» Given data:
╭──

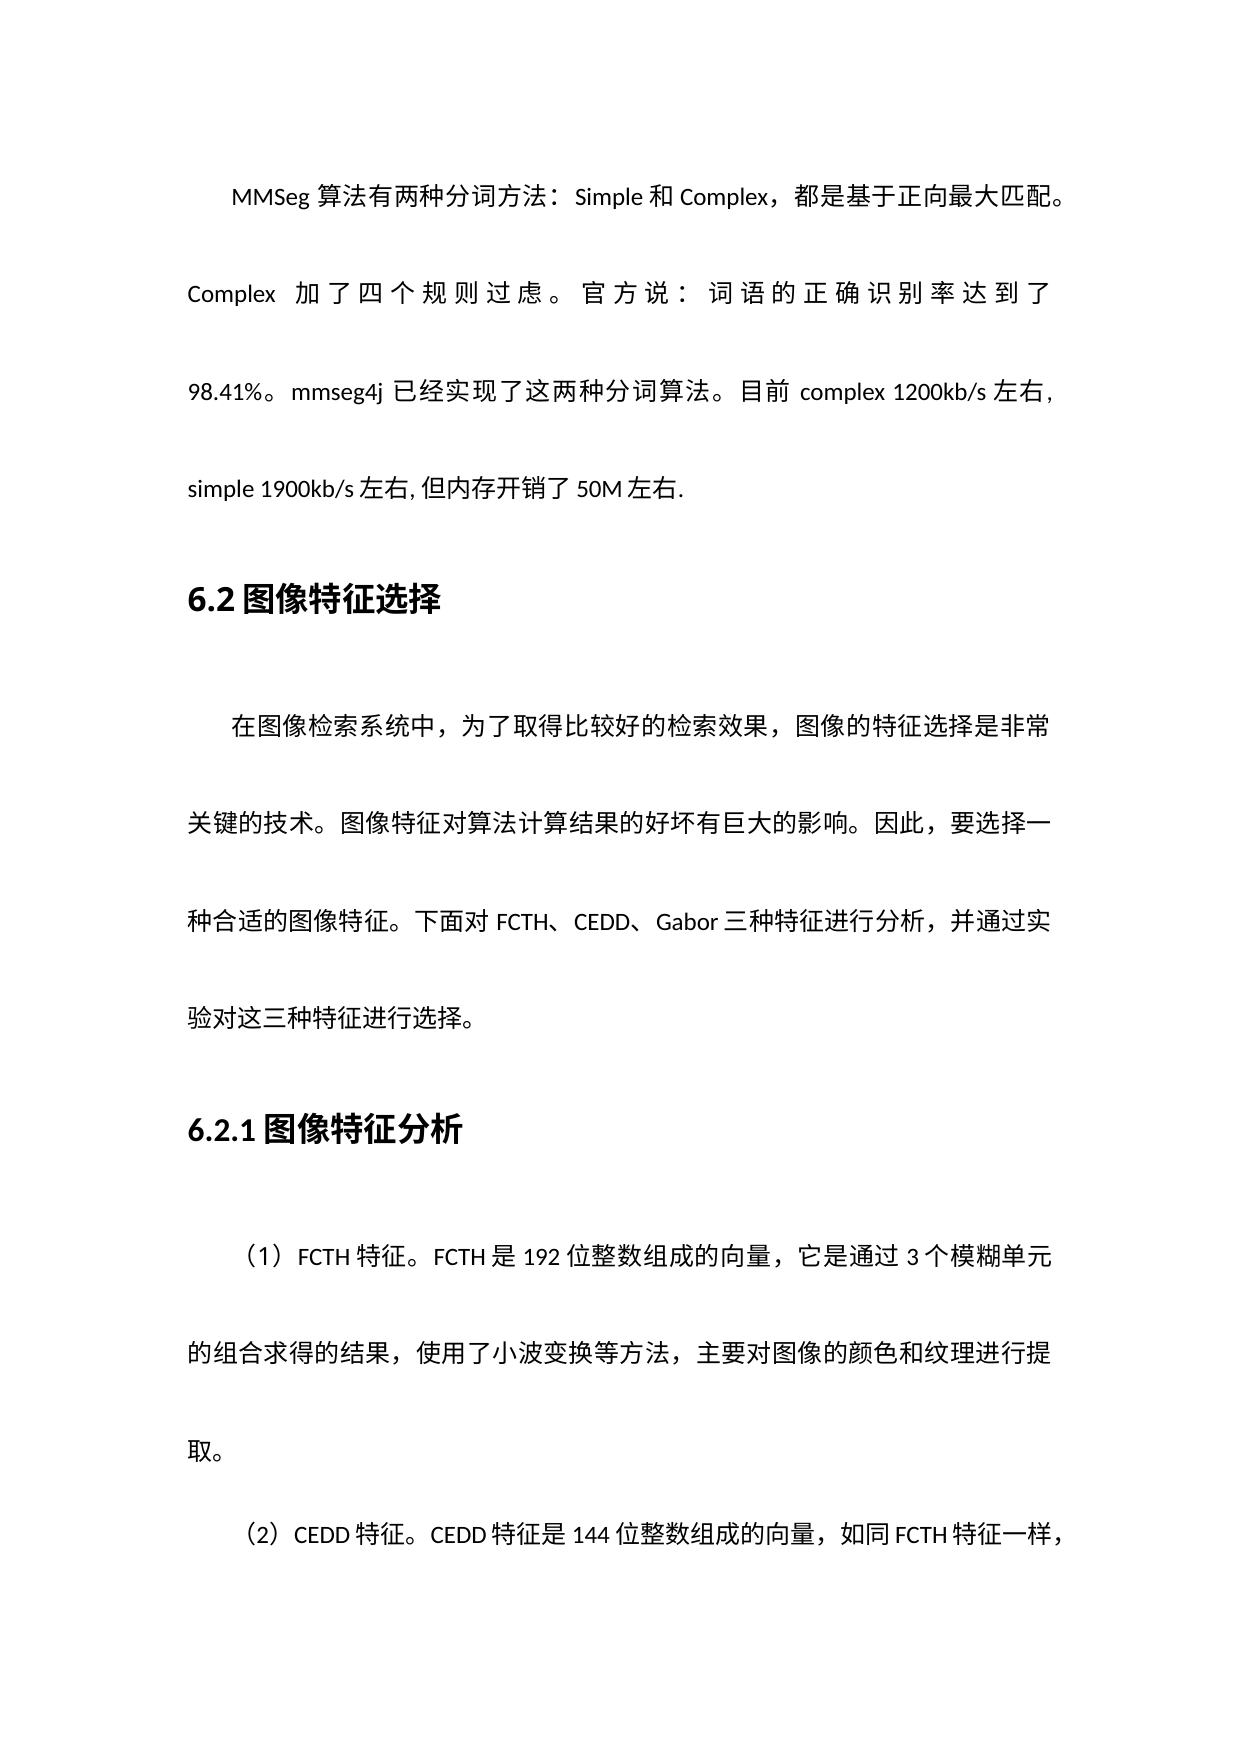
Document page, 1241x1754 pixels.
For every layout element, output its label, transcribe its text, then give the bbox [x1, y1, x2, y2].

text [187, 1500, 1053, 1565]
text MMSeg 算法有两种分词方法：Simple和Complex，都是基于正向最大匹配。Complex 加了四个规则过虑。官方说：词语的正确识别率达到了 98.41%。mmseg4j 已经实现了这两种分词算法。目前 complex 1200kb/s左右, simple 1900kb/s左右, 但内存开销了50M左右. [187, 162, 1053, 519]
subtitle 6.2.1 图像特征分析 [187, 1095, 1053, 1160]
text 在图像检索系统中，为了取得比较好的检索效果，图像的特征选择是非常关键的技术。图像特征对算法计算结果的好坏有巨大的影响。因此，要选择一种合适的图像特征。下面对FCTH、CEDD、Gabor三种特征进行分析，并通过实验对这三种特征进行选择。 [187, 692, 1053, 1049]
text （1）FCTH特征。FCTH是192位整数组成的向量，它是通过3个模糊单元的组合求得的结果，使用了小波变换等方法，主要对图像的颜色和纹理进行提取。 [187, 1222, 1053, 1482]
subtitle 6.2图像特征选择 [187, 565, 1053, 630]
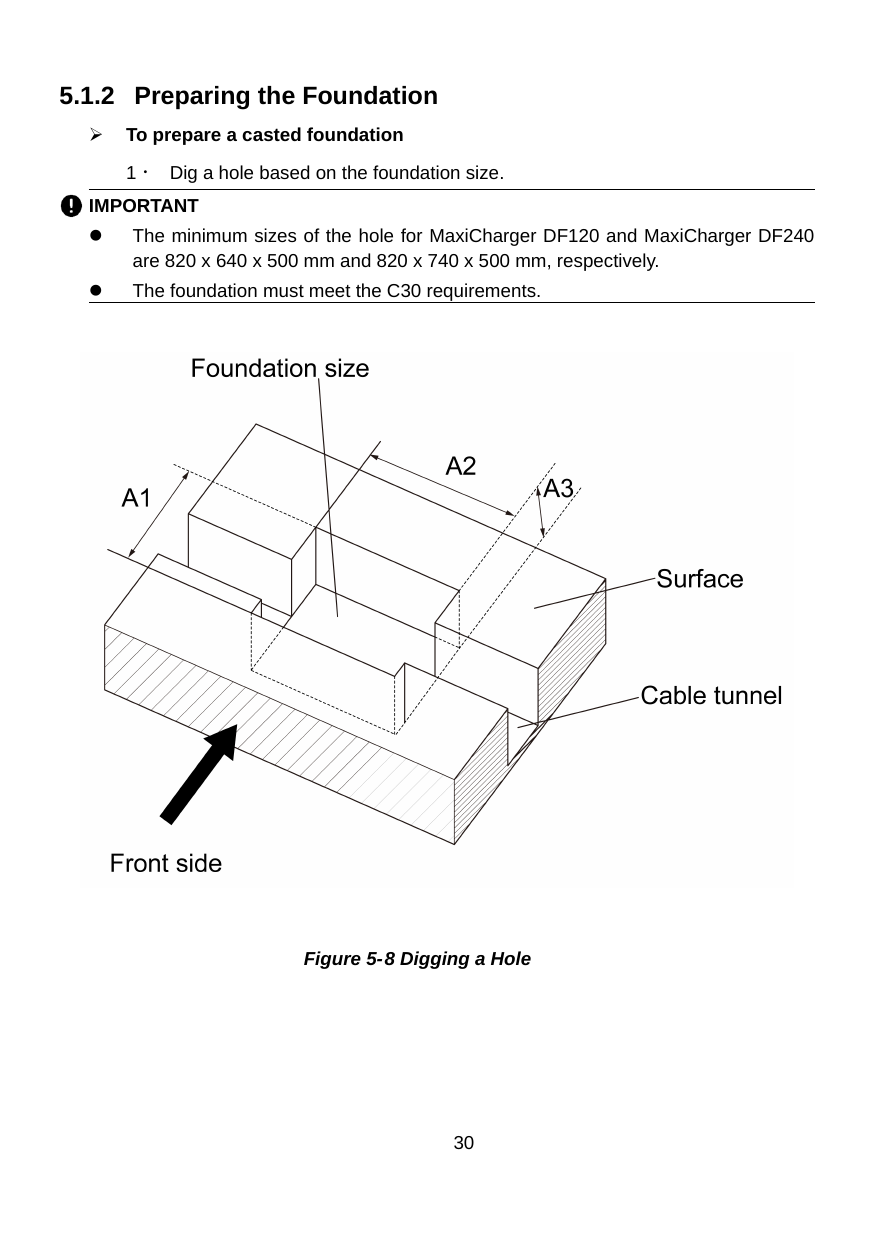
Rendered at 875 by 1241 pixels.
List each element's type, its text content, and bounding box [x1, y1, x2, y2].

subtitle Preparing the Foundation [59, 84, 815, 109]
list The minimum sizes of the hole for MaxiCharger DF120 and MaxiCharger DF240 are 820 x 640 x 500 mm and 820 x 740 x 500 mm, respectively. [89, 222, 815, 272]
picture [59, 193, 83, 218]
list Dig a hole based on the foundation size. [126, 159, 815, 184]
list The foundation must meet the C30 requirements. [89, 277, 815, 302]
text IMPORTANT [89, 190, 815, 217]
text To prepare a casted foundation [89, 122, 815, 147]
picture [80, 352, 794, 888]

╰──
╭──

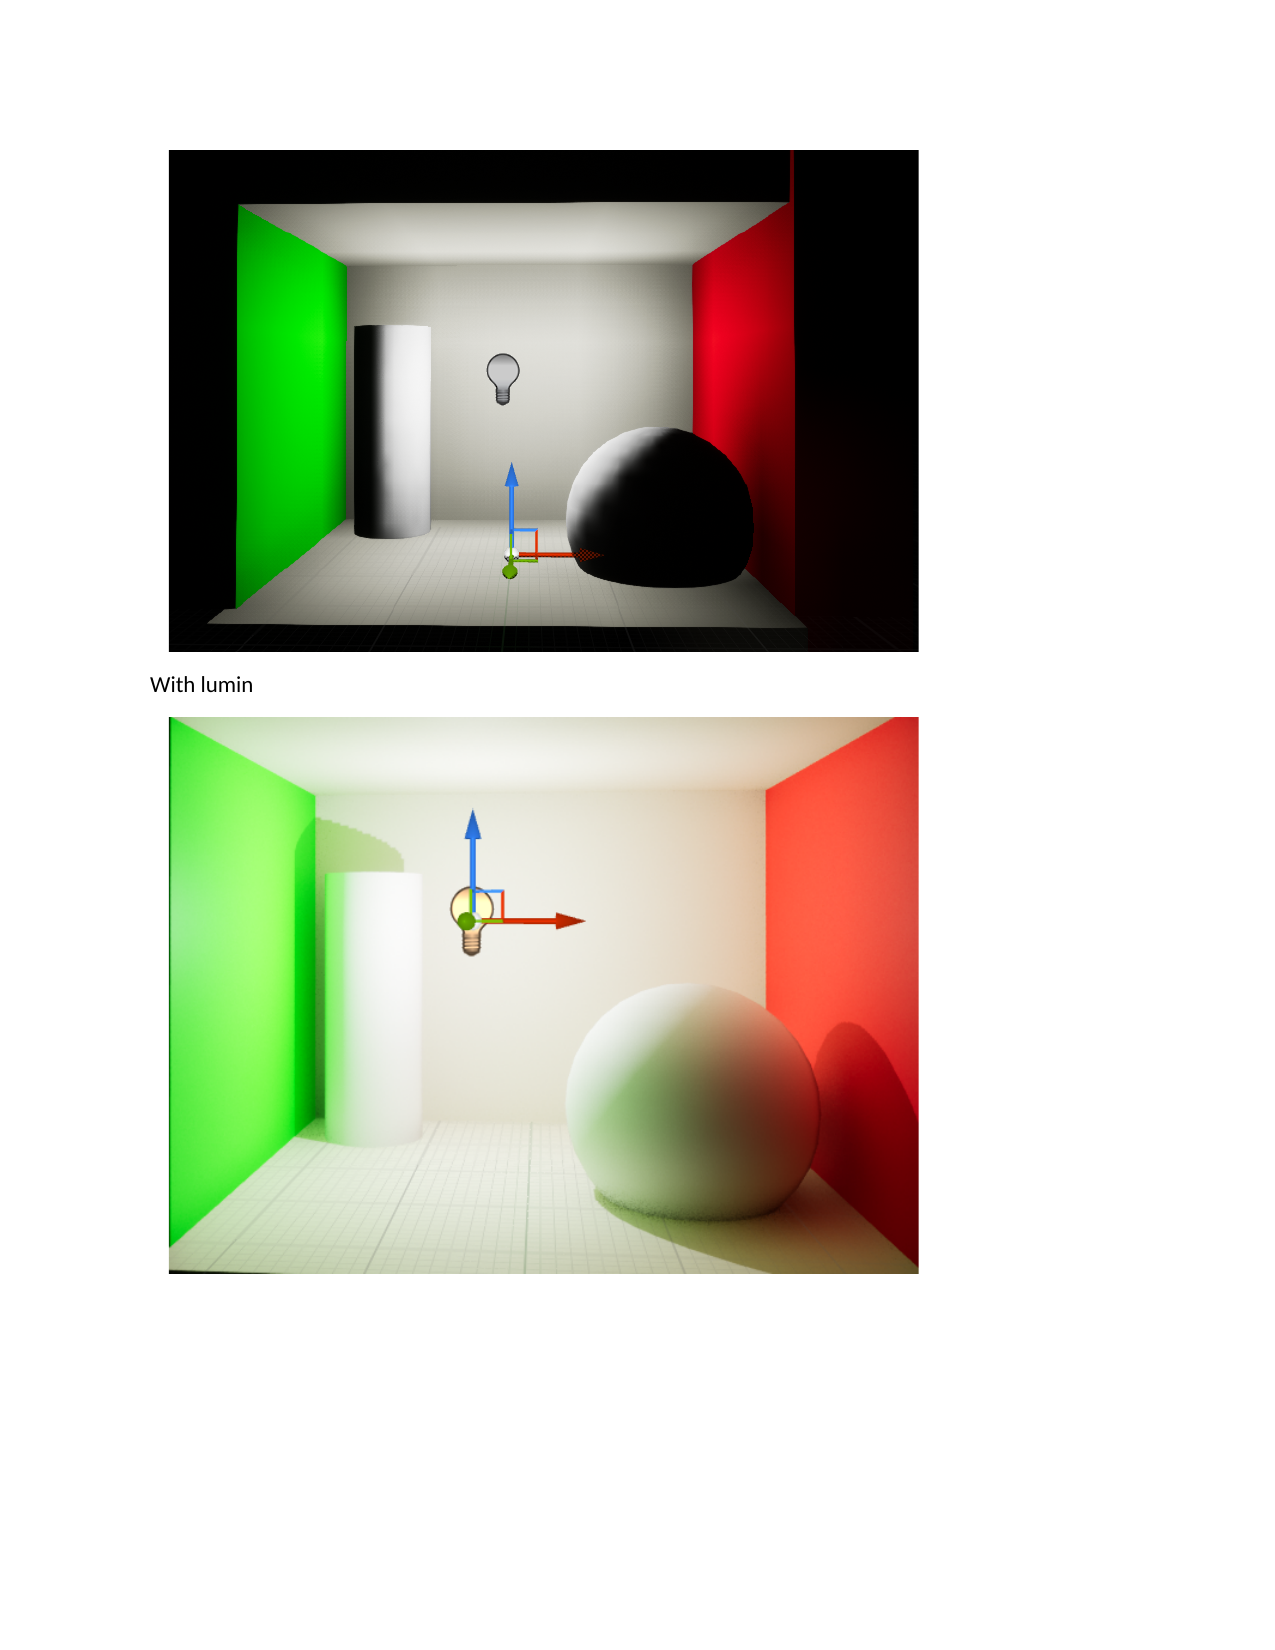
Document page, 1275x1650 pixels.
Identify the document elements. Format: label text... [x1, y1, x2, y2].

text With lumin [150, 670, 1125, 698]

╰──

» What you should do: Above are the records; copy exactly the lines from the line with "Document page, 1241x1754 pixels." through the line with "For every layout", both included.

» Result of the task:
Document page, 1241x1754 pixels.
For every layout element, output its label, transcribe its text, then give the bbox [x1, y1, x2, y2].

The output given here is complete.